DOCUMENT SECTION:
☆ ☆ ☆ ☆ ☆
Unconventional direct synthesis of Ni3N/Ni with N-vacancies for efficient and stable hydrogen evolution

Transition metal nitrides are a fascinating class of catalyst materials due to their superior catalytic activity, low electrical resistance, good corrosion resistance and earth-abundance; however, their conventional synthesis relies on high temperature nitridation process in hazardous environments. Here, we report direct synthesis of Ni3N/Ni enriched with N-vacancies using one-step magnetron sputtering. The surface state of Ni3N (001) with 75% N-vacancies as hydrogen terminated exhibit four inequivalent Ni3-hollow sites. This leads to a lowest surface free energy (γ), strongest H* binding strength compared to Ni (111), and is affirmed as the most stable surface terminations under electrochemical working conditions (pH≈13.8 and E = -0.1 eV) by a Pourbaix diagram. The Ni3N/Ni catalyst shows low crystallinity and good wettability, and exhibits a low overpotential of 89 mV vs RHE at 10 mA cm-2 in 1.0 M KOH with an excellent stability of over 3 days. This performance closely matches with that of the Pt catalyst synthesized under the same conditions, and surpasses other reported earth-abundant catalysts on planar substrates. The application of Ni3N/Ni as a cocatalyst on Si photocathodes produces an excellent ABPE of 9.3% and over 50 h stability. Moreover, its feasibility for practical application is confirmed with excellent performance on porous substrates and robustness at high operating currents in zero-gap alkaline electrolysis cells. Our work demonstrates a general approach for feasible synthesis of other transition metal nitride catalysts for electrochemical and photoelectrochemical energy conversion applications.
☆ ☆ ☆ ☆ ☆
[Saved data entries]
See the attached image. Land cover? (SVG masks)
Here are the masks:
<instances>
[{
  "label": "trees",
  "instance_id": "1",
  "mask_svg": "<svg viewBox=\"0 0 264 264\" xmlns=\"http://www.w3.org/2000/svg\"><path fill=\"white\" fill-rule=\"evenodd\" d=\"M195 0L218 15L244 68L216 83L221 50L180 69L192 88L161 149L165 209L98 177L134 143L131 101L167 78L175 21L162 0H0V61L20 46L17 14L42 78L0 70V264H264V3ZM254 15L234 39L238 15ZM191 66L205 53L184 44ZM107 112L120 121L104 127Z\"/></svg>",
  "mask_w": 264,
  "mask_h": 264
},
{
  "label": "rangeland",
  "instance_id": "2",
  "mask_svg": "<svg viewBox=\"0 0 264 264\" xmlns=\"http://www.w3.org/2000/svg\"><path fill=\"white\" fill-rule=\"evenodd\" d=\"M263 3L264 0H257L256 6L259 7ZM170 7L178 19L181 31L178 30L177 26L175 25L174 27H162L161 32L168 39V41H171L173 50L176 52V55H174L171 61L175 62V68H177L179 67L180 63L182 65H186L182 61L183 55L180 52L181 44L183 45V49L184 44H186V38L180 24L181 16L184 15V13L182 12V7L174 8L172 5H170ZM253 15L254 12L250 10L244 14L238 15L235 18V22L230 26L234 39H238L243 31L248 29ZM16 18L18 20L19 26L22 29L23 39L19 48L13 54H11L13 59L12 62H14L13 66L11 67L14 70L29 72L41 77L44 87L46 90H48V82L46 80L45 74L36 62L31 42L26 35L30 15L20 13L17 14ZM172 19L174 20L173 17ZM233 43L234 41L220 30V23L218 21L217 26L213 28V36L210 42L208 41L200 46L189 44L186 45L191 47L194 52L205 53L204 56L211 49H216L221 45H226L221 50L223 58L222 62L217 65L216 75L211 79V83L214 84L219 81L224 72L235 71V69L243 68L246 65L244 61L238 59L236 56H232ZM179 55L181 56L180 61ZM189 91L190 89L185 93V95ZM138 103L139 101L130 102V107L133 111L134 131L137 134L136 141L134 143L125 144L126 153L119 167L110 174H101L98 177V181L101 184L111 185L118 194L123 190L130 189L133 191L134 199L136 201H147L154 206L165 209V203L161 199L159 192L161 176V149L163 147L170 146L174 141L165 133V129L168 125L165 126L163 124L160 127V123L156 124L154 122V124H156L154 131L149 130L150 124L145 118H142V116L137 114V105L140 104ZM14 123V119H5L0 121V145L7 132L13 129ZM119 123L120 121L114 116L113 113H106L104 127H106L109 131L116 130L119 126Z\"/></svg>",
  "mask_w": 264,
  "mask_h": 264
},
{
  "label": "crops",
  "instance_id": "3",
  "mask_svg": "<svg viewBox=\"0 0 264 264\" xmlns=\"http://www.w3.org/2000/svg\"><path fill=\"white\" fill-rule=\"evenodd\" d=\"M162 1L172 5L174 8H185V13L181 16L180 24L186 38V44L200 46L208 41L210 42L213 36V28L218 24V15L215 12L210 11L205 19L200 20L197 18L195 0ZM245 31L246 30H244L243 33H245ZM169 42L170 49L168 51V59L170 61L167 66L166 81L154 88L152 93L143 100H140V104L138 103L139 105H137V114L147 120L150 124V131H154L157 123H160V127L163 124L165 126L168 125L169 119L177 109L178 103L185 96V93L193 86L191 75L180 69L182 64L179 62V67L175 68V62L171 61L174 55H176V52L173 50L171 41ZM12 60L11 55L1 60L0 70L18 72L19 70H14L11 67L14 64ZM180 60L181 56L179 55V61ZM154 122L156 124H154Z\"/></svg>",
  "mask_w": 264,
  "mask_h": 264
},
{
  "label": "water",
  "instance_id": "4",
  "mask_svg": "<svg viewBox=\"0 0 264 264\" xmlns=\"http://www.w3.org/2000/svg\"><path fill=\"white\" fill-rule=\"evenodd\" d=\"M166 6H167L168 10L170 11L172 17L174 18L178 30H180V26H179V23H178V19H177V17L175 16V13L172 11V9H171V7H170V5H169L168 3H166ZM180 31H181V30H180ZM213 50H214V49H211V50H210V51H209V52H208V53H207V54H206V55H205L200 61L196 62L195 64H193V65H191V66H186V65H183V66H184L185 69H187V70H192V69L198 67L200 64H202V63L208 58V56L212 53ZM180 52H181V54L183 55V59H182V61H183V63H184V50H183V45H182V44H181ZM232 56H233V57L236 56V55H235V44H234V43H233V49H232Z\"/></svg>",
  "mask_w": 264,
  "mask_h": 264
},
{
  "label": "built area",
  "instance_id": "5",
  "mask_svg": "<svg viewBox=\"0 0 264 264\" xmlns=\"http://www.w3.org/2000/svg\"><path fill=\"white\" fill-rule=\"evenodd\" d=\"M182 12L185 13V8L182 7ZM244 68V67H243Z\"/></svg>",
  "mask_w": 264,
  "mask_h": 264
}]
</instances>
☆ ☆ ☆ ☆ ☆
QUESTIONS ON THE MATERIAL:
**1.** What overpotential does the abstract on Ni3N/Ni synthesis report for the catalyst at 10 mA cm-2 in 1.0 M KOH?
**2.** List every property that the abstract gives as a reason transition metal nitrides are a fascinating class of catalyst materials.
**3.** Translate this sentence from the abstract into Spanish: "The application of Ni3N/Ni as a cocatalyst on Si photocathodes produces an excellent ABPE of 9.3% and over 50 h stability."

EXERCISE ANSWERS:
**1.** 89 mV vs RHE

**2.** Superior catalytic activity, low electrical resistance, good corrosion resistance, earth-abundance

**3.** La aplicación de Ni3N/Ni como cocatalizador en fotocátodos de Si produce una excelente ABPE del 9,3 % y una estabilidad de más de 50 h.